Третье сентября, меньше десяти недель
Однако же, разумеется, ад всегда возвращался; стрелки-ножи на часах запускали метроном, который тиканьем рассекал твое страдание. Твое тело просто лежало, терпя заботы матери – перемену носков, чтение журналов вслух, бритье твоей сжатой челюсти. Что тебе оставалось? Когда-нибудь ты расскажешь свою историю – вот единственный смысл, который тебе удалось отыскать в своем нынешнем положении. Ты говорил себе, что оказался в заточении, чтобы когда-нибудь вернуться к живым и поведать о том, что видел.
И поэтому ты проводил очень много времени, навещая то небывалое место, нащупывая свои последние дни в поисках того, что они открыли бы тебе, если бы только ты умел смотреть: настоящую причину, почему Ребекка выпустила твою руку возле футбольного стадиона; правду о мужчине, которого ты видел у ее дома; восхитительную боль десятков утренних разговоров, во время которых ты ни разу не попытался выведать у нее хоть что-нибудь. И конечно, самая мучительная пытка, пуговица, которую ты искал дольше других. Она причиняла тебе острую боль, но это воспоминание стало одержимостью, воспалением в твоей руке. Пятнадцатое ноября. Безупречное звездное небо над Западным Техасом, Ребекка мягко покачивается в столбе света. Понимание, которое пришло слишком поздно.

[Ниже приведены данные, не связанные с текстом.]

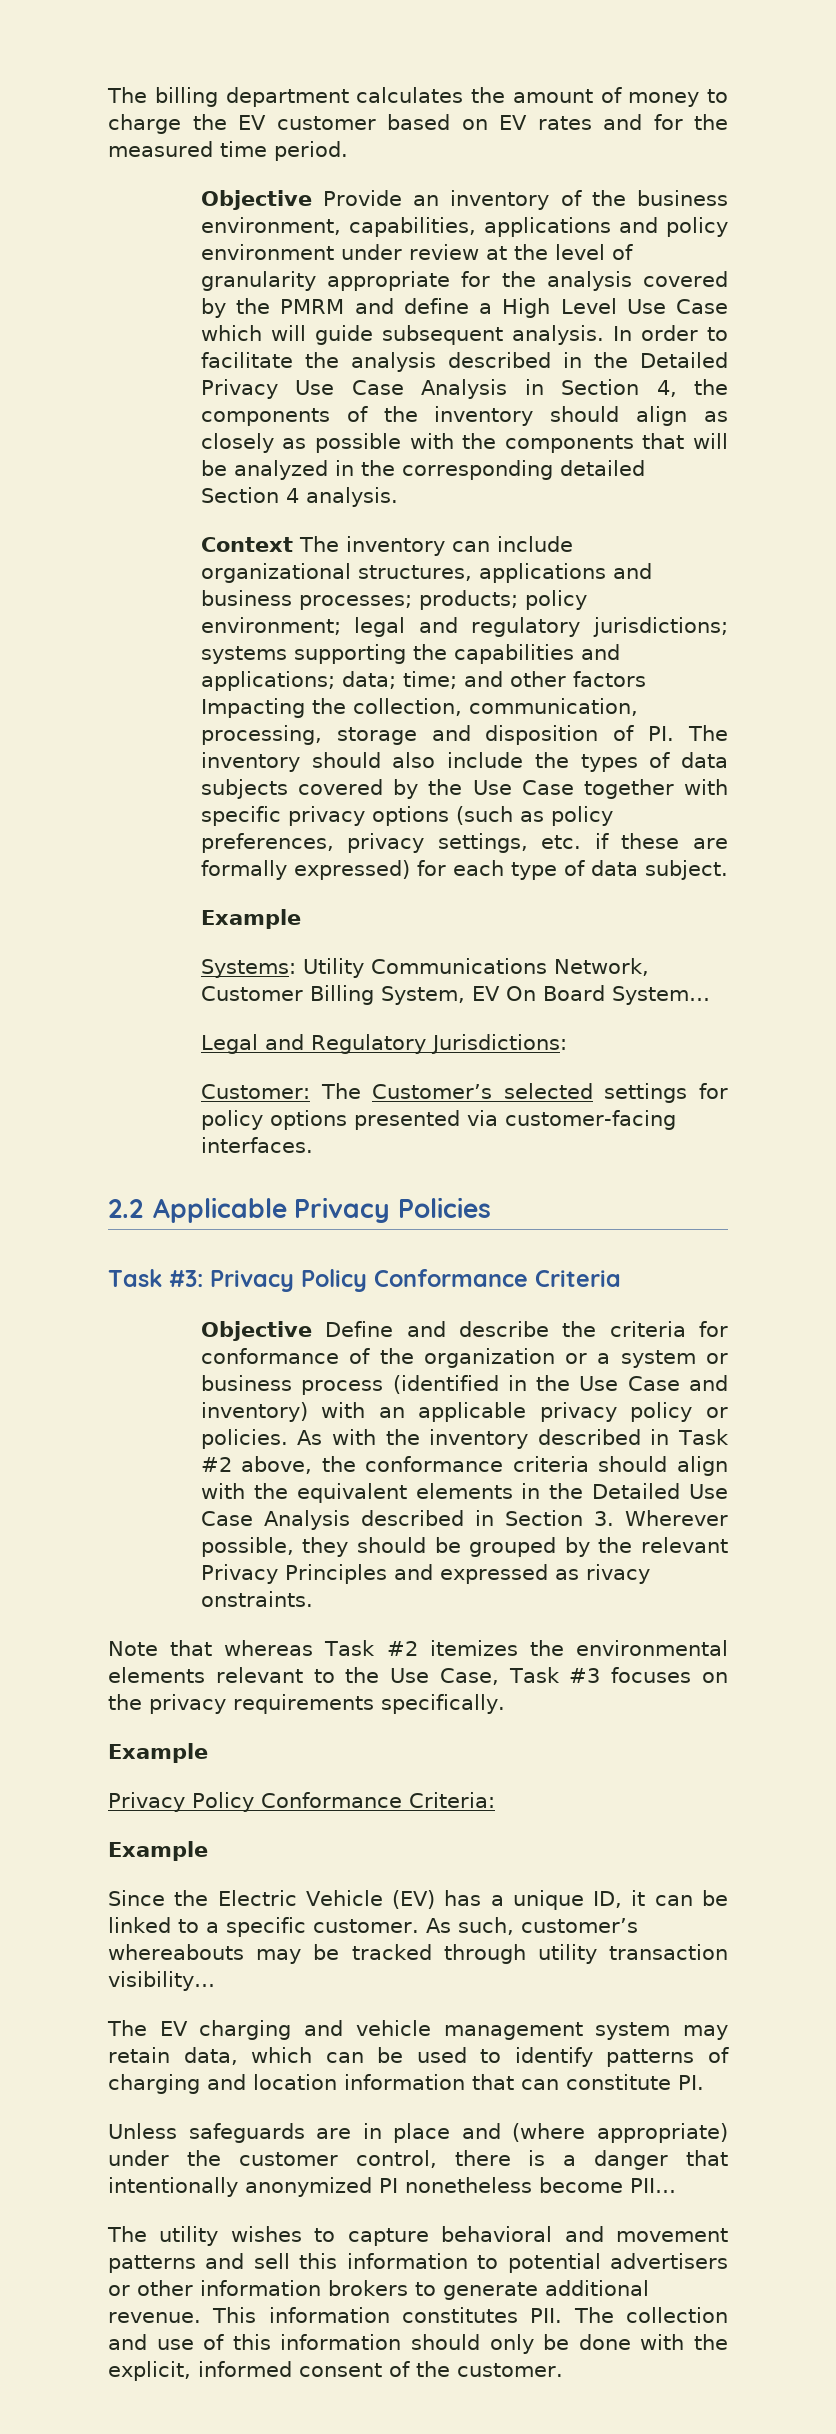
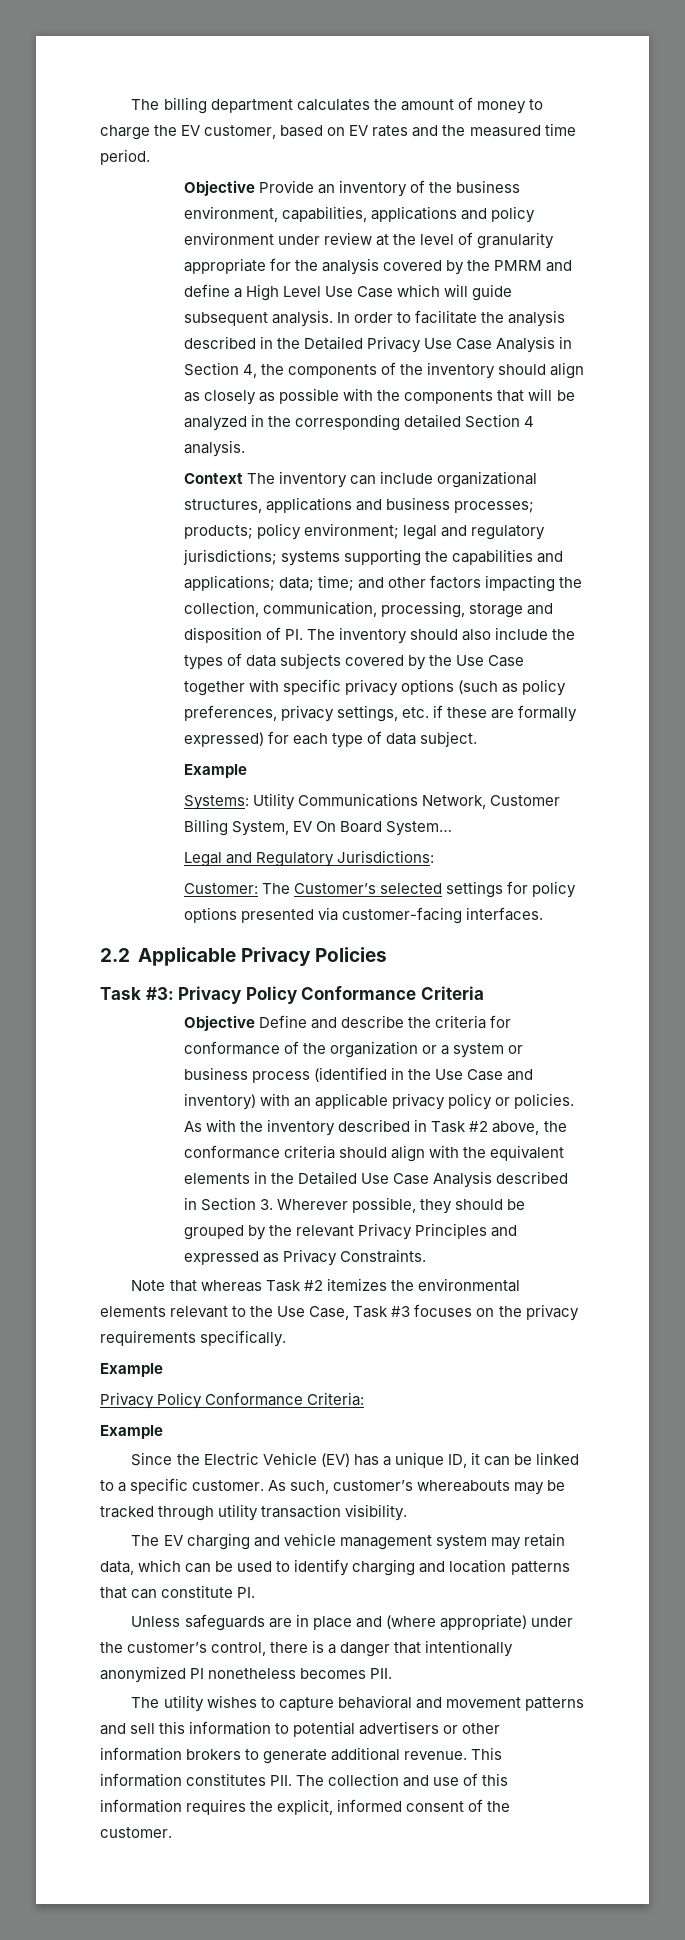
[276,116,376,130] customer -> [204,125,277,139] customer,
[653,114,683,130] for -> (439, 131) none
[200,698,305,718] Impacting -> [485,575,556,592] impacting
[585,1564,650,1584] [200,1591,313,1607] rivacy onstraints. -> [283,1249,427,1266] Privacy Constraints.
[108,1971,215,1991] visibility… -> [345,1504,408,1521] visibility.
[606,2047,729,2067] patterns of -> (350, 1567) none
[344,2074,465,2090] information -> [510,1561,570,1575] patterns
[238,2152,338,2166] customer -> [127,1642,208,1653] customer’s
[539,2177,676,2193] become PII… -> [300,1668,393,1679] becomes PII.
[411,2334,685,2354] should only be done with -> [186,1799,247,1815] requires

Но ты далеко не всегда мог проживать те мучительные последние дни и иногда по целым неделям не притрагивался к своим пуговицам. И когда доктор Рамбл, сестра Хелен, Пегги, твоя мать, иногда твой брат и твой отец вновь заговаривали с тобой, голоса их сливались в бессмысленный шум, отзвук дальнего грома. Наконец ты потерялся в смутной дреме, бесконечном сне наяву, и твоя жизнь превращалась в знойный мираж в раскаленной пустыне. Ты был ничто, ты был туман. И так продолжалось месяцами в твоем бессловесном месте. Слов для этого не существует.
Но иногда все-таки в воздухе собиралось напряжение, и ты ощущал, что обостряешься в молнию. Хорошо известно, что метеорология – хитрая наука; бывает трудно предугадать, какие условия породят бурю. Песня Боба Дилана в магнитофоне, рука медсестры на твоем подбородке, знакомый запах еды из столовой. Все это вместе возвращало тебя в сознание, яркими буквами записывая твое несчастное положение: глаза Ма, твоя пустая глотка, хихиканье аппаратов, поддерживающих работу мочевого пузыря и кишечника, механическая кровать, дышащая под тобой. Однако иногда условия были понятнее – в твою комнату приходил новый циклон. Например, однажды, после долгого отсутствия, к тебе вернулось лицо твоего брата – точнее, не совсем его лицо, а стильная взрослая интерпретация в очках. «Это я», – сказал Чарли, и ты прекрасно его услышал. И в последующие недели ты продолжал слышать все, даже слишком отчетливо.
Другое неожиданное явление возле четвертой койки. Ты уловил что-то знакомое в ее отважном лице, в ее настойчивой жизнерадостности. Когда-то, очень давно, она провела с тобой целый день, нашептывая что-то в ухо, пальпируя твое тело. Затем она порой приходила к твоей постели и плакала, как и многие другие. «Здравствуй, Оливер! Помнишь меня? – сказала она теперь. – Я Марго Страут. Я буду опять заниматься с тобой».
И правда, она занималась или, по крайней мере, пыталась. Она допрашивала твое тело, трудясь целыми днями. «Два раза, если да, один раз, если нет». Однако правда заключалась и в том, что, когда ее руки болезненно прижимались к твоим щекам, векам, горлу, она говорила тебе вещи, не очень связанные с работой. «Оливер, ты причина всего, что произошло со мной. Теперь это для меня ясно как день, – говорила она так, словно это комплимент. – Ты знаешь это? Два раза если „да“, один раз, если „нет“».
Чтобы оказать ей любезность, ты пытался дернуться, изображая «да». «Люблю тебя» – десятки раз ты слышал, как компьютер говорит это твоей матери, и иногда тебе почти удавалось убедить себя, что ты говоришь это сам.